Gerilimin neden olduğu illetlerin saptanması: Bugün yapılan ilmî araştırmalarda pek çok illetin nedenleri arasında gerilim ve depresyon yatmaktadır. Kalp illetleri, tansiyon sıkıntıları, şeker illeti, kanser üzere birçok illette, bu durum kanıtlandı. Gerilimle ve depresyonla baş etmek için bireyler daha çok psikiyatriste başvurmaya başladılar.
Psikiyatri doktorlarına ulaşılmasının kolaylaşması: Günümüzde doktor sayısının, hastane ve muayenehane sayısının artışıyla koşut olarak psikiyatrist sayısı da artmıştır. Hasebiyle artık psikiyatriste ulaşmak ve gitmek daha kolaylaşmıştır.
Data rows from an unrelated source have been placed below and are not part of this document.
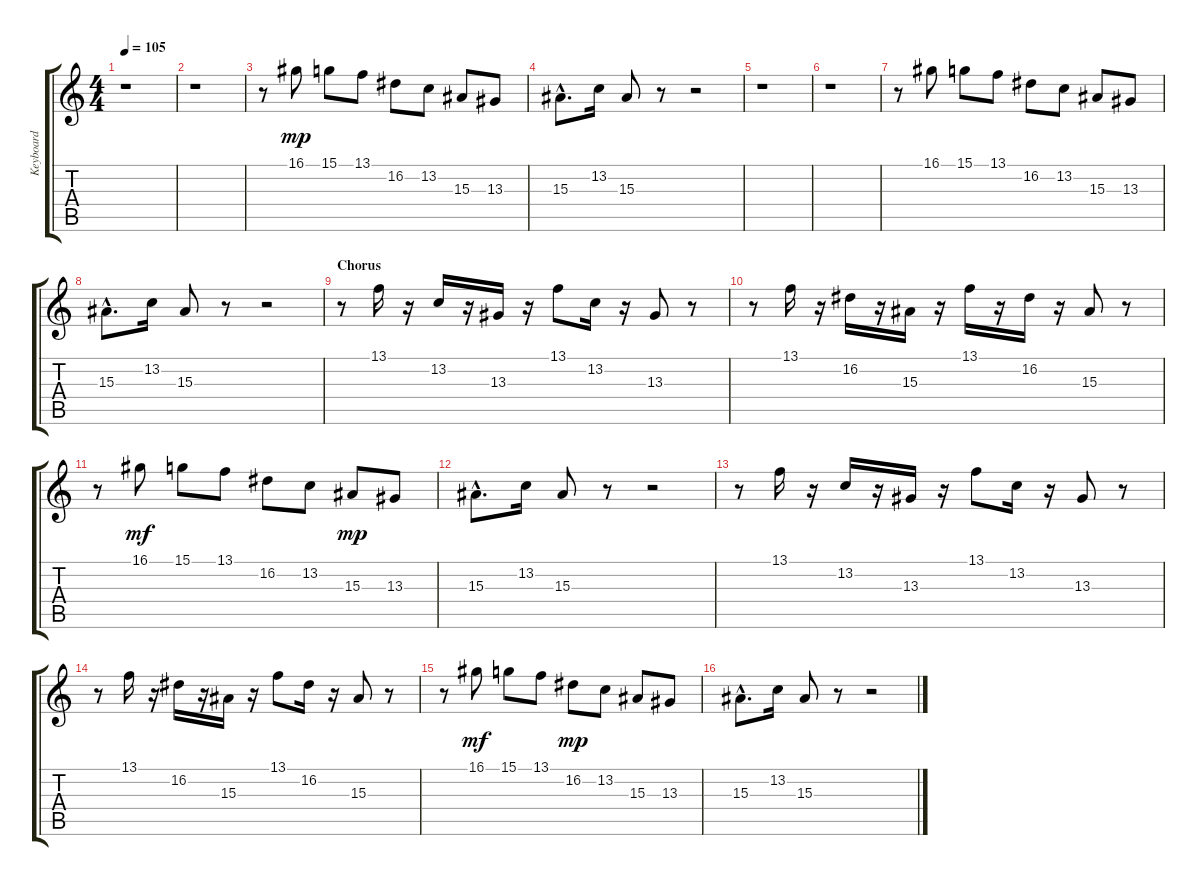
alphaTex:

\track ("Keyboard" "Keyboard") {instrument lead1square}
\staff {score tabs}
\tuning (E4 B3 G3 D3 A2 E2) {hide}
\ts (4 4)
\tempo 105
\clef g2
\ks c
r.1{dy mp} |
r.1 |
r.8 16.1.8 15.1.8 13.1.8 16.2.8 13.2.8 15.3.8 13.3.8 |
15.3{hac}.8{d} 13.2.16 15.3.8 r.8 r.2 |
r.1 |
r.1 |
r.8 16.1.8 15.1.8 13.1.8 16.2.8 13.2.8 15.3.8 13.3.8 |
15.3{hac}.8{d} 13.2.16 15.3.8 r.8 r.2 |
\section ("" "Chorus")
r.8{volume 8} 13.1.16 r.16 13.2.16 r.16 13.3.16 r.16 13.1.8 13.2.16 r.16 13.3.8 r.8 |
r.8 13.1.16 r.16 16.2.16 r.16 15.3.16 r.16 13.1.16 r.16 16.2.16 r.16 15.3.8 r.8 |
r.8 16.1.8{dy mf} 15.1.8 13.1.8 16.2.8 13.2.8 15.3.8{dy mp} 13.3.8 |
15.3{hac}.8{d} 13.2.16 15.3.8 r.8 r.2 |
r.8{volume 9} 13.1.16 r.16 13.2.16 r.16 13.3.16 r.16 13.1.8 13.2.16 r.16 13.3.8 r.8 |
r.8 13.1.16 r.16 16.2.16 r.16 15.3.16 r.16 13.1.8 16.2.16 r.16 15.3.8 r.8 |
r.8 16.1.8{dy mf} 15.1.8 13.1.8 16.2.8{dy mp} 13.2.8 15.3.8 13.3.8 |
15.3{hac}.8{d} 13.2.16 15.3.8 r.8 r.2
Psikiyatriste gitmekten korkmama: Daha önceleri psikiyatriste gitmek beşerler için utanılacak bir durum olarak algılanırdı. Ayrıyeten şahıslar, etrafı tarafından meczup damgası yemekten korkarlardı. Oysaki bugün birçok kişi bu yanlış yargıları aşmış durumdadır. Şimdiki gerilimlerle baş edilemediğinde oluşan meseleleri için daha yürekli olarak psikiyatriste gidebilmektedir.
Psikoterapilerin hem daha pahalı olması hem de daha fazla vakit gerektirmesi: Psikiyatrik tedavilerden psikoterapinin hem pahalı hem de uzun periyodik olması, insanların daha kolay olan ilaç tedavisine yönlenmesini kolaylaştırdı. Hasta sayısının artışı ve psikoterapi için vaktin olmaması bilhassa hastanelerde ilaç yazımını artırmıştır. Bu, bütün dünyada tıpkı olan bir durumdur.
Haberin artışı: Artık hepimiz rastgele bir sıkıntımız olduğunda internete başvurmaktayız. Burada birçok hususta habere rahat ulaşabiliyoruz. Ara sıra kirli haberler olsa da yaşadığımız meşakkatin ne olduğunu, kimden yardım almamız gerektiğini, nasıl bir yardım olacağını daha kolay öğreniyoruz. Bu sayede ruhsal problemlerimiz ya da ruhsal sıkıntıların göstergesi olan fizikî sorunlarda psikiyatriste gitmenin sahih olacağını internetten öğrenebiliyoruz.”